• Brief: In the setup guide below, edit the stretch from "Run it yourself" through "Installation (Helpful Instructions)" so that "locally" becomes "on your machine".

--- Article ---

Run it yourself (dev)

# train locally (needs GCP ADC only for data ingestion)
python -m venv .venv && source .venv/bin/activate
pip install -e .
export GOOGLE_APPLICATION_CREDENTIALS=/path/to/sa.json
python pipeline/training_pipeline.py

# serve locally
python application.py  # http://localhost:8080

Setup and Installation (Helpful Instructions)

# Clone the git repository
git clone https://github.com/SurajBhar/hrprediction.git

# Create a virtual environment and activate it
$ python -m venv /path/to/new/virtual/environment
# To activate the virtual environment in bash/zsh
$ source <venv>/bin/activate
# Virtual Environment using python 
python -m venv hrp
source hrp/bin/activate

# Virtual Environment Using conda (Opt Anyone)
conda create --name hrp python=3.13.0 -y
conda activate hrp

# To install the requirements in the virtual environment
pip install -r requirements.txt

# Alternatively, run setup.py automatically by executing:
pip install -e .

Google cloud Setup

  • Create a Google cloud Account with your gmail.

  • Activate your free 300 usd credits.

  • Install Google Cloud CLI locally on your machine.

  • Follow the official instructuions: MacOs-Install Google cloud CLI

  • Check your installation:

        gcloud --version
    
        # Example Output:
        Google Cloud SDK 532.0.0
        bq 2.1.21
        core 2025.07.25
        gcloud-crc32c 1.0.0
        gsutil 5.35
        
  • Create a Service Account with name: hrpred

  • Grant this service account access to hotel-reservation-prediction so that it has permission to complete specific actions on the resources in your project.

--- Supplied information ---

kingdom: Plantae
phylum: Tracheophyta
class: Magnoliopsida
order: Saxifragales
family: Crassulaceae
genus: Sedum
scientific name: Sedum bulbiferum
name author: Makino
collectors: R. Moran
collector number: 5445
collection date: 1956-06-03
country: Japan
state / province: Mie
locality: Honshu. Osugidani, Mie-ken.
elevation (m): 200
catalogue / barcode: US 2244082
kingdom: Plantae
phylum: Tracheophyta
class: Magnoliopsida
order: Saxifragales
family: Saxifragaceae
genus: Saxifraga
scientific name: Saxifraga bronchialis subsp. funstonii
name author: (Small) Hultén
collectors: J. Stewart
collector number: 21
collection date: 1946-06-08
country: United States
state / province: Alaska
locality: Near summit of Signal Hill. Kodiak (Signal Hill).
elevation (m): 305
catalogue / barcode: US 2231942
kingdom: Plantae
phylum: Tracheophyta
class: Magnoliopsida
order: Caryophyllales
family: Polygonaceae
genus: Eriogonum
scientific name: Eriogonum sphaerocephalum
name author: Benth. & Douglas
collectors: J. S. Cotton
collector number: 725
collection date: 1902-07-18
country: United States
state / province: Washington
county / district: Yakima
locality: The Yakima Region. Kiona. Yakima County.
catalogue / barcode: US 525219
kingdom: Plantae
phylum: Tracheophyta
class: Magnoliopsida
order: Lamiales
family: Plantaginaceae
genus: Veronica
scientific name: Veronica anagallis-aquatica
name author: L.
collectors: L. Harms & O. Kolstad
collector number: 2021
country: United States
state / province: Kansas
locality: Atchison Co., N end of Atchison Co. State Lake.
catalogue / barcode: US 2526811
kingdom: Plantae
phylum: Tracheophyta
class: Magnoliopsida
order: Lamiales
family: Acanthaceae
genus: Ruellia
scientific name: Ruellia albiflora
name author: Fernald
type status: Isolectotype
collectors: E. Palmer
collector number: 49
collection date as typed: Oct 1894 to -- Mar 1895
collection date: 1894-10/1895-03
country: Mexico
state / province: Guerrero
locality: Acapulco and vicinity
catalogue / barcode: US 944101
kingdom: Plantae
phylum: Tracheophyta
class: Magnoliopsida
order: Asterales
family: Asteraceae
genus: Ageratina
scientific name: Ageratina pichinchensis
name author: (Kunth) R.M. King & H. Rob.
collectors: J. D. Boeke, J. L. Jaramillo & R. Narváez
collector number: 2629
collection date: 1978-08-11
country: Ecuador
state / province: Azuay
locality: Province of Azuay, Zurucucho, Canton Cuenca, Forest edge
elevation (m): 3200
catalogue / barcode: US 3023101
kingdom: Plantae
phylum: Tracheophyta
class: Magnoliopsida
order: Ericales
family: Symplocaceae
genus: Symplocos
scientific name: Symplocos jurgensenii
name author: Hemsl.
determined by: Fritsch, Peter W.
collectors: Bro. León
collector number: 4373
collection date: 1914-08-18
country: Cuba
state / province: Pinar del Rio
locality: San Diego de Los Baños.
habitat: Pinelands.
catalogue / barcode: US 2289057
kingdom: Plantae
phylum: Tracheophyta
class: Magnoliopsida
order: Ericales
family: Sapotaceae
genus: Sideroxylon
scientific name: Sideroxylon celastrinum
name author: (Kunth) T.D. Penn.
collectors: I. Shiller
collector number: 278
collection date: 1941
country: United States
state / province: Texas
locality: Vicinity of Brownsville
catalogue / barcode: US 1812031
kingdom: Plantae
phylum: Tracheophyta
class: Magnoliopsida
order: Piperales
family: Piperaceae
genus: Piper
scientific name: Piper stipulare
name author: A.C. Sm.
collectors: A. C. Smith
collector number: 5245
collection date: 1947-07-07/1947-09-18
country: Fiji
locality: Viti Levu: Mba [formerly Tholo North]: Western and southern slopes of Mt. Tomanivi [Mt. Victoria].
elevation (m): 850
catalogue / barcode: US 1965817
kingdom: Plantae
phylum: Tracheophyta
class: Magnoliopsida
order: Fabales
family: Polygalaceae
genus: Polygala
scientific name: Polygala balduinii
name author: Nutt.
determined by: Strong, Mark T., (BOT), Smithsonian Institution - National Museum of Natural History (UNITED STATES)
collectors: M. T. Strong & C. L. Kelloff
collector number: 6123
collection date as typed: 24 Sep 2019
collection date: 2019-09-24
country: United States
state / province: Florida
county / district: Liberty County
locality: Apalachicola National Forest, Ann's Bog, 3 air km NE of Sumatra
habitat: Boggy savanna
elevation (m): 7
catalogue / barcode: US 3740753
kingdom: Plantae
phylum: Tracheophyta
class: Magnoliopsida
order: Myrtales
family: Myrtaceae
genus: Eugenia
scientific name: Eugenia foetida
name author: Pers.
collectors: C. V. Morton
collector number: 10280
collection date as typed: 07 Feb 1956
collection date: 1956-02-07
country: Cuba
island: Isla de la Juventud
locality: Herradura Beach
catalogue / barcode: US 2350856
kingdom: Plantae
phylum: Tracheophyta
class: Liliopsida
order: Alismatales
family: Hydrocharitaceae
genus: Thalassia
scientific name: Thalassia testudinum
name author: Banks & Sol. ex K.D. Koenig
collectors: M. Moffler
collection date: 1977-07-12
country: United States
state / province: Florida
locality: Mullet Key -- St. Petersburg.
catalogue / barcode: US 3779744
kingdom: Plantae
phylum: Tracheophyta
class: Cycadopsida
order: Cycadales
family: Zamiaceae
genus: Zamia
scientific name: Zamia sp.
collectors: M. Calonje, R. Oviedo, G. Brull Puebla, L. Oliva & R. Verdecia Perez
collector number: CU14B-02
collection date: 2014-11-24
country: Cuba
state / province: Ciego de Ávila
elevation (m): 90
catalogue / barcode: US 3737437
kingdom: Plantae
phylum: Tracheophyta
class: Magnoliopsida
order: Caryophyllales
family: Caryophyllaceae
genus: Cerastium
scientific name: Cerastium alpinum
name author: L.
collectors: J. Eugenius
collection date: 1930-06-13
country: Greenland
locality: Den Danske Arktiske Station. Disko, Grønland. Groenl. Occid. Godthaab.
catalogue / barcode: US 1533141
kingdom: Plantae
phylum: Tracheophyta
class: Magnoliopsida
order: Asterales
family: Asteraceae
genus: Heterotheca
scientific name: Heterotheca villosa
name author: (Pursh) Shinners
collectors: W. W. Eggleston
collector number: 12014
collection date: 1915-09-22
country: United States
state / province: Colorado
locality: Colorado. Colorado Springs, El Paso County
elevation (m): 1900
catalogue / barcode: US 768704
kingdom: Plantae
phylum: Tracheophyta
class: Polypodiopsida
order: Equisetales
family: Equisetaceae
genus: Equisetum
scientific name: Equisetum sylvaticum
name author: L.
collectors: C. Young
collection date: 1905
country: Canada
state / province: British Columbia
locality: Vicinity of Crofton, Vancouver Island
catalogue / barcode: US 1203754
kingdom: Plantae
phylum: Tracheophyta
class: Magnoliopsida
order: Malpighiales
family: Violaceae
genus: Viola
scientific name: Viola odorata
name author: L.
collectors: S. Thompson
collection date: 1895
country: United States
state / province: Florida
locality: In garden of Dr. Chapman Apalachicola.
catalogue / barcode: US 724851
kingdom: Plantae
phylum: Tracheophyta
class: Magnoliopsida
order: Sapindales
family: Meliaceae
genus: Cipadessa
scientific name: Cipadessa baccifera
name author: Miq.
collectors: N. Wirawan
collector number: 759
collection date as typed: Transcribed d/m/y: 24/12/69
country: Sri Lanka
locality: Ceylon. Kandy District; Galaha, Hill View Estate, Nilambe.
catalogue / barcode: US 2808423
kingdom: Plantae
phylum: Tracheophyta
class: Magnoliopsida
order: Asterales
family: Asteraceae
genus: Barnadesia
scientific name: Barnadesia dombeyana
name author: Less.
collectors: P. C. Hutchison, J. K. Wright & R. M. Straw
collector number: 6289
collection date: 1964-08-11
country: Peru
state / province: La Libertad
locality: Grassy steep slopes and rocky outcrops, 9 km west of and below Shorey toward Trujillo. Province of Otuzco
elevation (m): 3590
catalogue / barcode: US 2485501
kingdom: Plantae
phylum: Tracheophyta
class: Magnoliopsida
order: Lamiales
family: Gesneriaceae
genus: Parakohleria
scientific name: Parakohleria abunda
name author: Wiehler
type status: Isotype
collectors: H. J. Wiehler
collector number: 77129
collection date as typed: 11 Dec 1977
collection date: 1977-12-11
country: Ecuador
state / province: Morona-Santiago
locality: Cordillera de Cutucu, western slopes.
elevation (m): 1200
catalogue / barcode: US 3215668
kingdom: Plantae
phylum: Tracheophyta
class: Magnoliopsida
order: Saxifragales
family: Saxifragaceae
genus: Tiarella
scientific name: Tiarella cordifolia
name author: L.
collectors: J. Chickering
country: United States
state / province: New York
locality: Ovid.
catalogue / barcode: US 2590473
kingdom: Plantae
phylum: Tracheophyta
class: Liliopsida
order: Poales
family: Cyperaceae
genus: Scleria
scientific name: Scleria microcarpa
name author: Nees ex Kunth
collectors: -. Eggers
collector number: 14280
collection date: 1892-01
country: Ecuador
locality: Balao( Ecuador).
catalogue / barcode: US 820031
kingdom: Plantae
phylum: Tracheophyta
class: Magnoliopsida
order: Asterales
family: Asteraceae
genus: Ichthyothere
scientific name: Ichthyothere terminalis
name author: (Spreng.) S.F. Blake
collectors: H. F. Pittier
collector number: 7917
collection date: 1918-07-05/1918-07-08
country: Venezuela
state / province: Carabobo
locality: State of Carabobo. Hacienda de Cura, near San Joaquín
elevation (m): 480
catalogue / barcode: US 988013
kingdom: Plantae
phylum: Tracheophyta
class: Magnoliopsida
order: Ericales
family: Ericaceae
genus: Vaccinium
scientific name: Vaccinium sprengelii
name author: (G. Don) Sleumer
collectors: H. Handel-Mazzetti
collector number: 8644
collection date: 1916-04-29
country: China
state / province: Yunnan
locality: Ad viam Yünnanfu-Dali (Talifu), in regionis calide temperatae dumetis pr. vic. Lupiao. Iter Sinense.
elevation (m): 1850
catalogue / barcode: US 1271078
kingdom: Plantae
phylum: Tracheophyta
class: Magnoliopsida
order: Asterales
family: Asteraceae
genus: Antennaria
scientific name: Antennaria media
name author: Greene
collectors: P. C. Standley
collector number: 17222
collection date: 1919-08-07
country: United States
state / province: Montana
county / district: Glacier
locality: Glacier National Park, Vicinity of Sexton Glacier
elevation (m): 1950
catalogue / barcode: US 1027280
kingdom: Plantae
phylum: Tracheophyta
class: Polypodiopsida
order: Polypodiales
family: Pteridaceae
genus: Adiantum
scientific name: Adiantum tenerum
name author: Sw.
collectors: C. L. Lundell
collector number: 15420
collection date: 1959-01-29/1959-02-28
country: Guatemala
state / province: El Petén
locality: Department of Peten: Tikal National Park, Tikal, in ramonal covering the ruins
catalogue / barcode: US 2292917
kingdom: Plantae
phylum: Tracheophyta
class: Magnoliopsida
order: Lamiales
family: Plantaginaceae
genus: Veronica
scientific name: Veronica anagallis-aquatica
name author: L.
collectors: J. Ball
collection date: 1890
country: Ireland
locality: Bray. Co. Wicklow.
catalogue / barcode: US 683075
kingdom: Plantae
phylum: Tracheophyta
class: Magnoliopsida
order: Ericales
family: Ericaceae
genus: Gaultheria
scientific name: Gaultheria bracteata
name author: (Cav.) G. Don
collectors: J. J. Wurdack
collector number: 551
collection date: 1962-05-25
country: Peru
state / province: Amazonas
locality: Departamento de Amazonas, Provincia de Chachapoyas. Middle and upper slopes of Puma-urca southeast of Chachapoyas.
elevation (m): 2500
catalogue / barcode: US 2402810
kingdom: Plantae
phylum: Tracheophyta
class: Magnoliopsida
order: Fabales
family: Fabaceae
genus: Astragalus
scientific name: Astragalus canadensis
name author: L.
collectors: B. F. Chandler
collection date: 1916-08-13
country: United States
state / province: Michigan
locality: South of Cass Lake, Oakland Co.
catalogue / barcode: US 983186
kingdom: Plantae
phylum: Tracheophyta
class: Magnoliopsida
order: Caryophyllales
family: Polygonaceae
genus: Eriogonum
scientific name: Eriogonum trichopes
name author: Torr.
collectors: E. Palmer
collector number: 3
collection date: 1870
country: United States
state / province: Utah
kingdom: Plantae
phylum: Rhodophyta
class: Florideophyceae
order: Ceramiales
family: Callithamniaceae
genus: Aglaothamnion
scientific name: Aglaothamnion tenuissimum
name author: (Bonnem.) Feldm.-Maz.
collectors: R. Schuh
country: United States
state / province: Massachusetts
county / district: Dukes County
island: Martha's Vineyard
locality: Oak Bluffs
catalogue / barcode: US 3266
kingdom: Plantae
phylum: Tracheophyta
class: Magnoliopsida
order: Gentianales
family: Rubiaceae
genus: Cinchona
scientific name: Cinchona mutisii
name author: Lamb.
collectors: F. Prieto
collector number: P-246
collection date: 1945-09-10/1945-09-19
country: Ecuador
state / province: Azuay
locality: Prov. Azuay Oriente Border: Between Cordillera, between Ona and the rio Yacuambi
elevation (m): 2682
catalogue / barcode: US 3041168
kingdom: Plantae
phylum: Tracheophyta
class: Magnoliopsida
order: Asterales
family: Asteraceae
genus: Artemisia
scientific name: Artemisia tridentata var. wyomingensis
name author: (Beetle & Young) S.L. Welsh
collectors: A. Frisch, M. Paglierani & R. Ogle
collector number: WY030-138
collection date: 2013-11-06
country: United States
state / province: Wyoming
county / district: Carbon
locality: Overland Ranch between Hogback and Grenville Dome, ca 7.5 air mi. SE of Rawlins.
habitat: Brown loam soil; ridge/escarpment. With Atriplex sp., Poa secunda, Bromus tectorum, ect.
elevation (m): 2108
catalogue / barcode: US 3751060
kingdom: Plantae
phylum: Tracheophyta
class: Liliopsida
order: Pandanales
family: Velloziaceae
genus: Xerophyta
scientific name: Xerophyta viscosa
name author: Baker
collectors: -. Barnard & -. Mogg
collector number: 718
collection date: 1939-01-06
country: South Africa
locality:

---

• Correct result:
Run it yourself (dev)

# train on your machine (needs GCP ADC only for data ingestion)
python -m venv .venv && source .venv/bin/activate
pip install -e .
export GOOGLE_APPLICATION_CREDENTIALS=/path/to/sa.json
python pipeline/training_pipeline.py

# serve on your machine
python application.py  # http://localhost:8080

Setup and Installation (Helpful Instructions)